Respect River Raises
Unless you hold the nuts, a river raise should immediately raise red flags.
Returning to the earlier K♠ Q♠ example on a flush-completing river: You can expect your bet to get called by a number of worse kings in their range, but what if they raise? Are they bluffing to represent the flush? Maybe… but less often than you think.
Many players simply do not bluff-raise rivers at all. When they raise, they believe they have a hand strong enough to beat a value bet – and that hand is almost always better than one pair (especially at lower stakes). Folding to river raises may feel tight, and you will occasionally be bluffed, but in the long run it saves a significant amount of money. Chips not lost are just as valuable as chips won.
Adjust to Your Opponent
All of the above assumes no specific reads. When you do have reliable reads, you should adjust your river strategy accordingly.
Strategic Insight
If you have reads on your opponent – such as what kind of player they are – you can and should tailor your actions to exploit those reads for even more profit.
If the player is sticky, a calling station, or someone who hates to be bluffed, then you can value bet an even wider range of medium strength hands that other less astute players may simply check down.
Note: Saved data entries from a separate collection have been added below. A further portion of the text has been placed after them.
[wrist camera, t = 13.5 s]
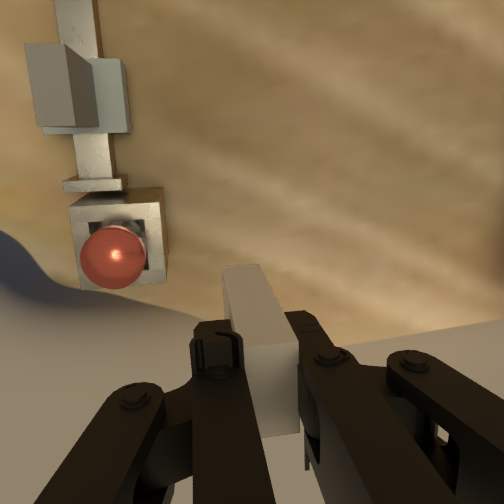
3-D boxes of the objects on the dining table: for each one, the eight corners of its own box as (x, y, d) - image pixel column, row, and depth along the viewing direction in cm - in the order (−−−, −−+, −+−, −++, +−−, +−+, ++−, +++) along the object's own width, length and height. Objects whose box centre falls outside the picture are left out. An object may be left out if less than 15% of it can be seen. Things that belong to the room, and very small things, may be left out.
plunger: (148, 209, 38) (141, 227, 30) (153, 258, 39) (147, 286, 32) (95, 212, 37) (75, 231, 30) (101, 262, 38) (84, 291, 31)
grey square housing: (163, 186, 43) (159, 202, 34) (168, 251, 45) (166, 283, 36) (88, 190, 42) (63, 207, 33) (97, 256, 44) (75, 290, 35)
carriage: (126, 66, 39) (100, 34, 27) (132, 132, 41) (112, 132, 28) (47, 66, 38) (-18, 33, 26) (57, 134, 40) (1, 135, 27)
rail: (93, -140, 35) (80, -182, 30) (127, 183, 43) (121, 190, 38) (29, -144, 34) (6, -188, 30) (76, 185, 42) (63, 192, 37)
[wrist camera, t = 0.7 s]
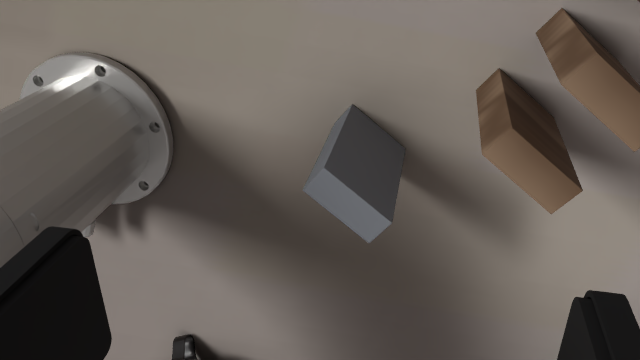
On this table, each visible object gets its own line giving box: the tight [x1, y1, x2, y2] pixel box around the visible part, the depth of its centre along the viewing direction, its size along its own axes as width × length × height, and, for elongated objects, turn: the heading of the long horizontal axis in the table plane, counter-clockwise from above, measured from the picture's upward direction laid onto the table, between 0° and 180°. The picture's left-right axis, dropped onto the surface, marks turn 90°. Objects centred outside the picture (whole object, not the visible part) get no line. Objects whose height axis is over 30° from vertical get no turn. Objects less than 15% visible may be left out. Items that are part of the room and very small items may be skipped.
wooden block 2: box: [536, 8, 640, 152], centre depth 31 cm, size 2×5×10 cm, turn 52°
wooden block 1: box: [476, 69, 583, 214], centre depth 33 cm, size 2×5×10 cm, turn 52°
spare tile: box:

If the player is a tight, conservative, or scared type, then you will not be able to value bet our more marginal hands because they simply won’t call with enough worse holdings… but you should work in more bluffs as this type will fold at a high frequency to large river bets.
Summary
Many players miss out on a lot of potential profit on the river by failing to value bet frequently enough. Many lose more than they should by paying off big river actions with inadequate holdings. Most do both these things to some extent. A lot of money is won and lost on the river by paying off too much, failing to extract value with enough of one’s medium-strength range, or missing sound bluff opportunities for lack of recognition or the will to pull the trigger. If you work on improving this aspect of your game, you may just see your results soar.